TASK STATEMENT: Set down a precise copy of the whole listing.
[Start of Attachment]
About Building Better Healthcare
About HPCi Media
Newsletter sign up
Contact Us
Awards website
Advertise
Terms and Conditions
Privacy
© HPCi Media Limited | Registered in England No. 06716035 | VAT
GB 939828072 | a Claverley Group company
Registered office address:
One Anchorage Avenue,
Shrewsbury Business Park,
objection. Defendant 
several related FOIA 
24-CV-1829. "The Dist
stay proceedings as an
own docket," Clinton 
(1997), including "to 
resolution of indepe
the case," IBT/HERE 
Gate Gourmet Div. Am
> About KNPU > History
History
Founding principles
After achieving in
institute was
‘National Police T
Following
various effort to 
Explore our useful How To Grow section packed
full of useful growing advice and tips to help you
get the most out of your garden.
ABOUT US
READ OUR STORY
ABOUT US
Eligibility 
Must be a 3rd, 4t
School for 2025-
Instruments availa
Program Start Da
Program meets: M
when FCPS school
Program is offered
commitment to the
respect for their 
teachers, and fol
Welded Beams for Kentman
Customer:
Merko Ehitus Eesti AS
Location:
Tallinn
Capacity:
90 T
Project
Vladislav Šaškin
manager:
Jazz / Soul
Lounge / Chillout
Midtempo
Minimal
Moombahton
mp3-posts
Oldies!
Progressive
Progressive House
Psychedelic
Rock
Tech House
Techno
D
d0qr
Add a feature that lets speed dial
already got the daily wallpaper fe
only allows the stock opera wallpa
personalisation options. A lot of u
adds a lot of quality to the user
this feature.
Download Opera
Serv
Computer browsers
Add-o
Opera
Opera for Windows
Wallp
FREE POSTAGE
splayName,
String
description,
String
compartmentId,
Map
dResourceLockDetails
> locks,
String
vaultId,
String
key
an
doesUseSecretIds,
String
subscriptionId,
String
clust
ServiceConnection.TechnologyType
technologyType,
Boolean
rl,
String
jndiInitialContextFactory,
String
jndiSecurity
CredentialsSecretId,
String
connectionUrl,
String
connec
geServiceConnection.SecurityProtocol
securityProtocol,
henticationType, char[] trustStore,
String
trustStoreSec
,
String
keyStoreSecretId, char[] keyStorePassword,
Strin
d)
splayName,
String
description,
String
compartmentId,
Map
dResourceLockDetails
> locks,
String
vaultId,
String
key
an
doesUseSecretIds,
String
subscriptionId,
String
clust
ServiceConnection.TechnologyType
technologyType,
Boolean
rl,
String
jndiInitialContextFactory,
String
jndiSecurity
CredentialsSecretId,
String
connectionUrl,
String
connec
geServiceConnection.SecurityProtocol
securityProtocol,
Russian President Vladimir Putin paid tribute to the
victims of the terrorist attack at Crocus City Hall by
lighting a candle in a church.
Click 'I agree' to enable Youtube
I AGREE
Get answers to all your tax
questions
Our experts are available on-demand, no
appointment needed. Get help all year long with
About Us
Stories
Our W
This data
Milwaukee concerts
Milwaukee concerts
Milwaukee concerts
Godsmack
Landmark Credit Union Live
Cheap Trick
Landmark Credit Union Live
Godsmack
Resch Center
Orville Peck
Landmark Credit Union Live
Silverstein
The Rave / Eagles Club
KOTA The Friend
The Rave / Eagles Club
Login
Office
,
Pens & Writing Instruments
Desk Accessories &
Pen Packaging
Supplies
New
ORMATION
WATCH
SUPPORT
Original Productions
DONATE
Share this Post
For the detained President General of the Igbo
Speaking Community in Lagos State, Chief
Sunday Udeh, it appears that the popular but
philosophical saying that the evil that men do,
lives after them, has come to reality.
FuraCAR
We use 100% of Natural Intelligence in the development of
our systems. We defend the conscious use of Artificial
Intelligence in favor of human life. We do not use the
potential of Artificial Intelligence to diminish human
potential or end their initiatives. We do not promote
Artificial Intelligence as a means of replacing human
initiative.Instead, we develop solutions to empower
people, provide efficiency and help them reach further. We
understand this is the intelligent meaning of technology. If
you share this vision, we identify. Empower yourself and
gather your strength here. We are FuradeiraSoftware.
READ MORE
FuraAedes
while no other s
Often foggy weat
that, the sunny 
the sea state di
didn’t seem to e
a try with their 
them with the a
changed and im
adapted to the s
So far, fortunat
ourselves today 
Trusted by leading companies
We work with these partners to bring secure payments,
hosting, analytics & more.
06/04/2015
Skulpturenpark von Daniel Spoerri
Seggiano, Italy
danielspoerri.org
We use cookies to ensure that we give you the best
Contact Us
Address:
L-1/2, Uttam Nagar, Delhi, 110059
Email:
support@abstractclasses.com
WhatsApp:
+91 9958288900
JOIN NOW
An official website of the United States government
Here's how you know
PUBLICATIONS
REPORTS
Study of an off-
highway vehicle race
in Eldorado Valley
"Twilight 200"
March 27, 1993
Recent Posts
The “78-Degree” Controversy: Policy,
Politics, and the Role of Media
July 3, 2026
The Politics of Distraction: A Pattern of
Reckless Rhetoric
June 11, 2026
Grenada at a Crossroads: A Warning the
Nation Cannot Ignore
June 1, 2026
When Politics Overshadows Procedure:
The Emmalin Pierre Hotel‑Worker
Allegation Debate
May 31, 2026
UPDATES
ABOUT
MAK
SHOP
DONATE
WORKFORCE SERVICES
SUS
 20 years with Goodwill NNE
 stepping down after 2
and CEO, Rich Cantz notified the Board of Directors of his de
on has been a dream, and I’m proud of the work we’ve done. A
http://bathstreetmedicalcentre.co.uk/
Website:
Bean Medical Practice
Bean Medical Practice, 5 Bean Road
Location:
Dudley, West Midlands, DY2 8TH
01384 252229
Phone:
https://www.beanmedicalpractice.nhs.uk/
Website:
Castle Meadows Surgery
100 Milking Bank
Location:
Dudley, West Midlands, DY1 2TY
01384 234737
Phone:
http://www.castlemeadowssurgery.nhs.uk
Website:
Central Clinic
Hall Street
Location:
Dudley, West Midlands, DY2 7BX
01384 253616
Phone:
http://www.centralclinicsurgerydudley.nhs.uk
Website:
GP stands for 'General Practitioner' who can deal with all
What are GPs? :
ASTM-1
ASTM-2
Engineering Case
[End of Attachment]
EXERCISE RESPONSE:
About Building Better Healthcare
About HPCi Media
Newsletter sign up
Contact Us
Awards website
Advertise
Terms and Conditions
Privacy
© HPCi Media Limited | Registered in England No. 06716035 | VAT
GB 939828072 | a Claverley Group company
Registered office address:
One Anchorage Avenue,
Shrewsbury Business Park,
objection. Defendant 
several related FOIA 
24-CV-1829. "The Dist
stay proceedings as an
own docket," Clinton 
(1997), including "to 
resolution of indepe
the case," IBT/HERE 
Gate Gourmet Div. Am
> About KNPU > History
History
Founding principles
After achieving in
institute was
‘National Police T
Following
various effort to 
Explore our useful How To Grow section packed
full of useful growing advice and tips to help you
get the most out of your garden.
ABOUT US
READ OUR STORY
ABOUT US
Eligibility 
Must be a 3rd, 4t
School for 2025-
Instruments availa
Program Start Da
Program meets: M
when FCPS school
Program is offered
commitment to the
respect for their 
teachers, and fol
Welded Beams for Kentman
Customer:
Merko Ehitus Eesti AS
Location:
Tallinn
Capacity:
90 T
Project
Vladislav Šaškin
manager:
Jazz / Soul
Lounge / Chillout
Midtempo
Minimal
Moombahton
mp3-posts
Oldies!
Progressive
Progressive House
Psychedelic
Rock
Tech House
Techno
D
d0qr
Add a feature that lets speed dial
already got the daily wallpaper fe
only allows the stock opera wallpa
personalisation options. A lot of u
adds a lot of quality to the user
this feature.
Download Opera
Serv
Computer browsers
Add-o
Opera
Opera for Windows
Wallp
FREE POSTAGE
splayName,
String
description,
String
compartmentId,
Map
dResourceLockDetails
> locks,
String
vaultId,
String
key
an
doesUseSecretIds,
String
subscriptionId,
String
clust
ServiceConnection.TechnologyType
technologyType,
Boolean
rl,
String
jndiInitialContextFactory,
String
jndiSecurity
CredentialsSecretId,
String
connectionUrl,
String
connec
geServiceConnection.SecurityProtocol
securityProtocol,
henticationType, char[] trustStore,
String
trustStoreSec
,
String
keyStoreSecretId, char[] keyStorePassword,
Strin
d)
splayName,
String
description,
String
compartmentId,
Map
dResourceLockDetails
> locks,
String
vaultId,
String
key
an
doesUseSecretIds,
String
subscriptionId,
String
clust
ServiceConnection.TechnologyType
technologyType,
Boolean
rl,
String
jndiInitialContextFactory,
String
jndiSecurity
CredentialsSecretId,
String
connectionUrl,
String
connec
geServiceConnection.SecurityProtocol
securityProtocol,
Russian President Vladimir Putin paid tribute to the
victims of the terrorist attack at Crocus City Hall by
lighting a candle in a church.
Click 'I agree' to enable Youtube
I AGREE
Get answers to all your tax
questions
Our experts are available on-demand, no
appointment needed. Get help all year long with
About Us
Stories
Our W
This data
Milwaukee concerts
Milwaukee concerts
Milwaukee concerts
Godsmack
Landmark Credit Union Live
Cheap Trick
Landmark Credit Union Live
Godsmack
Resch Center
Orville Peck
Landmark Credit Union Live
Silverstein
The Rave / Eagles Club
KOTA The Friend
The Rave / Eagles Club
Login
Office
,
Pens & Writing Instruments
Desk Accessories &
Pen Packaging
Supplies
New
ORMATION
WATCH
SUPPORT
Original Productions
DONATE
Share this Post
For the detained President General of the Igbo
Speaking Community in Lagos State, Chief
Sunday Udeh, it appears that the popular but
philosophical saying that the evil that men do,
lives after them, has come to reality.
FuraCAR
We use 100% of Natural Intelligence in the development of
our systems. We defend the conscious use of Artificial
Intelligence in favor of human life. We do not use the
potential of Artificial Intelligence to diminish human
potential or end their initiatives. We do not promote
Artificial Intelligence as a means of replacing human
initiative.Instead, we develop solutions to empower
people, provide efficiency and help them reach further. We
understand this is the intelligent meaning of technology. If
you share this vision, we identify. Empower yourself and
gather your strength here. We are FuradeiraSoftware.
READ MORE
FuraAedes
while no other s
Often foggy weat
that, the sunny 
the sea state di
didn’t seem to e
a try with their 
them with the a
changed and im
adapted to the s
So far, fortunat
ourselves today 
Trusted by leading companies
We work with these partners to bring secure payments,
hosting, analytics & more.
06/04/2015
Skulpturenpark von Daniel Spoerri
Seggiano, Italy
danielspoerri.org
We use cookies to ensure that we give you the best
Contact Us
Address:
L-1/2, Uttam Nagar, Delhi, 110059
Email:
support@abstractclasses.com
WhatsApp:
+91 9958288900
JOIN NOW
An official website of the United States government
Here's how you know
PUBLICATIONS
REPORTS
Study of an off-
highway vehicle race
in Eldorado Valley
"Twilight 200"
March 27, 1993
Recent Posts
The “78-Degree” Controversy: Policy,
Politics, and the Role of Media
July 3, 2026
The Politics of Distraction: A Pattern of
Reckless Rhetoric
June 11, 2026
Grenada at a Crossroads: A Warning the
Nation Cannot Ignore
June 1, 2026
When Politics Overshadows Procedure:
The Emmalin Pierre Hotel‑Worker
Allegation Debate
May 31, 2026
UPDATES
ABOUT
MAK
SHOP
DONATE
WORKFORCE SERVICES
SUS
 20 years with Goodwill NNE
 stepping down after 2
and CEO, Rich Cantz notified the Board of Directors of his de
on has been a dream, and I’m proud of the work we’ve done. A
http://bathstreetmedicalcentre.co.uk/
Website:
Bean Medical Practice
Bean Medical Practice, 5 Bean Road
Location:
Dudley, West Midlands, DY2 8TH
01384 252229
Phone:
https://www.beanmedicalpractice.nhs.uk/
Website:
Castle Meadows Surgery
100 Milking Bank
Location:
Dudley, West Midlands, DY1 2TY
01384 234737
Phone:
http://www.castlemeadowssurgery.nhs.uk
Website:
Central Clinic
Hall Street
Location:
Dudley, West Midlands, DY2 7BX
01384 253616
Phone:
http://www.centralclinicsurgerydudley.nhs.uk
Website:
GP stands for 'General Practitioner' who can deal with all
What are GPs? :
ASTM-1
ASTM-2
Engineering Case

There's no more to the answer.